For every pro there is a fairly devastating con. I feel bad listing the niggling negatives because I’ve enjoyed every minute of this ridiculous, impractical bike, a wonderful piece of engineering, for all its flaws – it’s just superb, exciting, grin inducing, amazing and I am not ashamed to say I love… hang on, what’s going on… damn a puncture. Ah well, pull out the nail, break out the “tyre weld”, pump it up and I’m on my way…. That’s how the story would end for literally any other motorbike made since the first tubeless was rolled out in 1927. But alas the Triumph Bobber designer’s fanatical adherence to retro styling extended to the spoked wheels and tubed tyres with the deadly “rapid deflate on puncture” function. So after my heart stopped racing from the hairy experience, I sat in the rain for 4 hours, I missed my kids big day at the indoor skydiving park, I then paid £250 to get my damp bike and slightly damper rider home, every uncomfortable minute of the journey squashed between the driver and his mate, mid-pandemic, I planned what sensible – albeit less exciting – motorbike I would buy next.

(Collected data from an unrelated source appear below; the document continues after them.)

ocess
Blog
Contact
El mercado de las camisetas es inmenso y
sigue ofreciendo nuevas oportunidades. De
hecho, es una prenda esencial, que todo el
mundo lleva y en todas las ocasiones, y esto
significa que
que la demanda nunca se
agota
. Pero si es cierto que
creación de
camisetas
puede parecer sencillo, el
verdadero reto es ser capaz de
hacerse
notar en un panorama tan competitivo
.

So it’s goodbye Bobber. You were a wonderful machine and every GQ subscribing hipster in surrey agreed.

You are probably reading this because you are looking for validation to buy one, go on admit it. Now you feel slightly resentful that I am throwing cold water on your cool biker aspirations. Well, get one, but also get good reliable recovery insurance – you will be needing it.